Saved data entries
────────────────────
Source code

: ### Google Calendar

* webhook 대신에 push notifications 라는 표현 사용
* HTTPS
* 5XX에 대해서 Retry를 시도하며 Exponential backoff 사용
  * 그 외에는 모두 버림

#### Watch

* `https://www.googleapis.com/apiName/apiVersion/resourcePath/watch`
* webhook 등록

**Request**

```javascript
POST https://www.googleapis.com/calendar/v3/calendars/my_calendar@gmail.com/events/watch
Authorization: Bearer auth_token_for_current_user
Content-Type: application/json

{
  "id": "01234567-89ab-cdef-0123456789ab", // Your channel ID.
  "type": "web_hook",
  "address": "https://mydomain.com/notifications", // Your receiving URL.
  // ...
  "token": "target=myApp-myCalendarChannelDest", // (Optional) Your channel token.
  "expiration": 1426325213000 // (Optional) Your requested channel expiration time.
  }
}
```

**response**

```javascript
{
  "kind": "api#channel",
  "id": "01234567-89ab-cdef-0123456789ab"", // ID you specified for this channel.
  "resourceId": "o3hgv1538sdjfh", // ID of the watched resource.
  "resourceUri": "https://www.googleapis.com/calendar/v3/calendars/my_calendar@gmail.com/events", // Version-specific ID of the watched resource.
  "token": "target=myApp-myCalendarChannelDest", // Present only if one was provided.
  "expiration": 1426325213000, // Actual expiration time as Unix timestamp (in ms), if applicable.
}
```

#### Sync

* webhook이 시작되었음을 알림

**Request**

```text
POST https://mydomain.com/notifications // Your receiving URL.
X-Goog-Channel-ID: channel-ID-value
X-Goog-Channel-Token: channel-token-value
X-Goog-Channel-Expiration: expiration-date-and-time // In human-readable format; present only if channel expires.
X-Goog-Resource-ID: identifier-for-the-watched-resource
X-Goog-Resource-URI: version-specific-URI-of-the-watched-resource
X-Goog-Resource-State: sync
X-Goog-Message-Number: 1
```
────────────────────
Work instructions | Go through the records. Copy each line where "time" appears.

Written reply |
  "expiration": 1426325213000 // (Optional) Your requested channel expiration time.
  "expiration": 1426325213000, // Actual expiration time as Unix timestamp (in ms), if applicable.
X-Goog-Channel-Expiration: expiration-date-and-time // In human-readable format; present only if channel expires.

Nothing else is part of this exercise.